> _Exercise details_: Please take the records that follow and repeat exactly the lines starting with the line with "destek birimidir. Uzman" and going on through the line with "n performansını en".

> _Supplied data_:
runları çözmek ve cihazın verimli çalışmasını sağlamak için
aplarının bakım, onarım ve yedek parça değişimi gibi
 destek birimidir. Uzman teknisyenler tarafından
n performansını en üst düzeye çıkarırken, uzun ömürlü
==
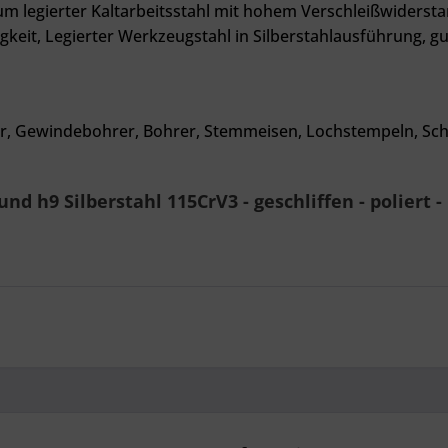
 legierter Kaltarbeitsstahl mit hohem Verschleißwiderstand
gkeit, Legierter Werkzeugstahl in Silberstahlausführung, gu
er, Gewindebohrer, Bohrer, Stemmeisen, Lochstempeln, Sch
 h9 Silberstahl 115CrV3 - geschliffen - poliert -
--
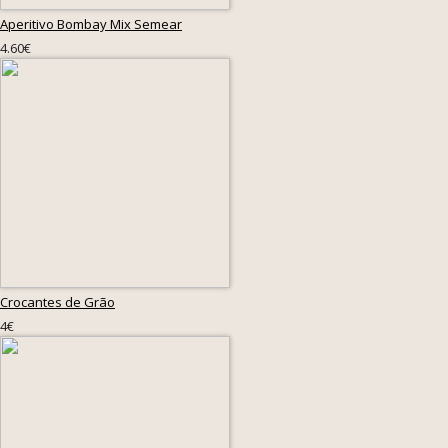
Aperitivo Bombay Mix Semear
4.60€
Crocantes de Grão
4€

> _Output for this task_:
 destek birimidir. Uzman teknisyenler tarafından
n performansını en üst düzeye çıkarırken, uzun ömürlü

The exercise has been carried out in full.